You keep writing in your diary. Tom Riddle is far more pleasant to deal with than most of the school, even if he's so clumsy at manipulation, a garden gnome could see through it. He wants you to feel like he's your only friend, like he's the only one you can depend on, so you lie, write syrupy sweet declarations of friendship and virtual fealty in the pages, even force out a tear or two when it comes time to whisper of a supposed slight by one classmate or another. You laugh when he tells you that he's never had a friend like you. He doesn't know the half of it.
Then again, you don't, either, and it shakes you up when he tries to possess you. It doesn't work-not that time. Your mind is not quite wide-open-empty enough, and you force him out, shaking with the effort, as your stomach tries to heave its contents all over your pillow and your fingers shake, tightening around the quill.
What are you doing? you demand, the tip of the quill stabbing into the parchment. For once, he has no answer.
Angry and more than a bit unsettled, you avoid the diary for a week. When you finally settle back down to it, it's with your bed-curtains charmed shut, and your wand up your sleeve.
What are you trying to make me do? is the only question you write, and it takes so long for him to reply you think that perhaps he's given up for good.
Nothing you don't want to, Tom says, and you laugh, the bitter sound echoing around the deserted dormitory.
Right, you assure him scathingly. That's why you tried to take over my body. Because you wanted me to do things I want. Pull the other, Tom, it's got bells on.

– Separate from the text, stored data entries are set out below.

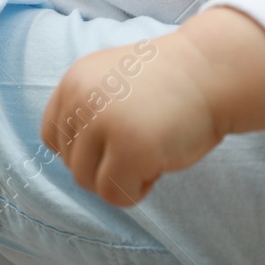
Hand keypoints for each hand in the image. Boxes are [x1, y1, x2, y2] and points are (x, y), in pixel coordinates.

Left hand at [39, 8, 264, 205]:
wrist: (212, 70)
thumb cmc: (170, 82)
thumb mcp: (113, 82)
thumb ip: (88, 110)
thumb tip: (73, 160)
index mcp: (75, 81)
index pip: (52, 136)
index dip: (83, 148)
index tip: (114, 141)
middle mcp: (81, 100)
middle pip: (72, 164)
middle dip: (106, 164)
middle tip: (143, 141)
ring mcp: (104, 125)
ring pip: (89, 183)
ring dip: (121, 178)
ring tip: (151, 150)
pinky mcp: (130, 150)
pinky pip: (116, 194)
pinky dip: (139, 189)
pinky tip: (160, 160)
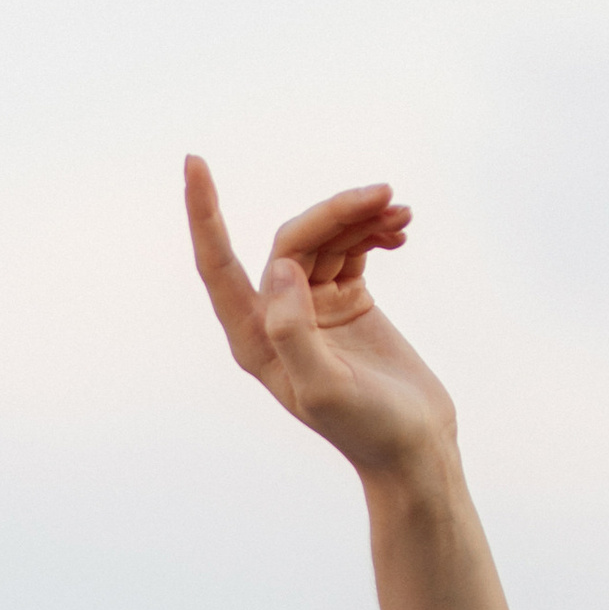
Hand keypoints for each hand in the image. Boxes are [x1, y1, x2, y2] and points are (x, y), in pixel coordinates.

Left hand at [185, 158, 457, 484]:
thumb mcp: (325, 387)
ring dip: (360, 216)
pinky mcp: (346, 300)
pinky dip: (373, 230)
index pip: (216, 264)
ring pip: (324, 238)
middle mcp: (275, 317)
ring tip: (402, 212)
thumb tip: (281, 268)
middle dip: (335, 211)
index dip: (204, 214)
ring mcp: (311, 306)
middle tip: (386, 196)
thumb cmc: (368, 428)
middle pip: (292, 240)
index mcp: (254, 338)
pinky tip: (401, 228)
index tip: (194, 162)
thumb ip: (293, 331)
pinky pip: (350, 247)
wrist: (414, 447)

And then the whole story pours out, or well, as much as he's willing to tell you. About being the Heir to Slytherin, about opening the Chamber of Secrets. About the basilisk that lurks within, ready to pounce on any unsuspecting person who wandered in front of its eyes (for, unlike Tom, you have no delusion about the superiourity of blood).
I'll help you, you finally decide, the scratching of your quill like the soundtrack to your own doom. But you have to help me.
Everyone has their price, you realise as you settle down to sleep that night, your hand aching and ink-spattered, but it's oh so worth it. Even a boy, trapped in a diary and reeking of the darkest magic you've ever touched. Everyone has their price.
It is a dark year, your first year at Hogwarts, but you're in your element. And when it all unravels at the end (as it is wont to do), your brown eyes fill up with tears and you fling yourself, sobbing, into Harry Potter's arms, claiming that you had no idea what was happening, sniffling about Tom and how you trusted him.
And the best part is how everyone believes you.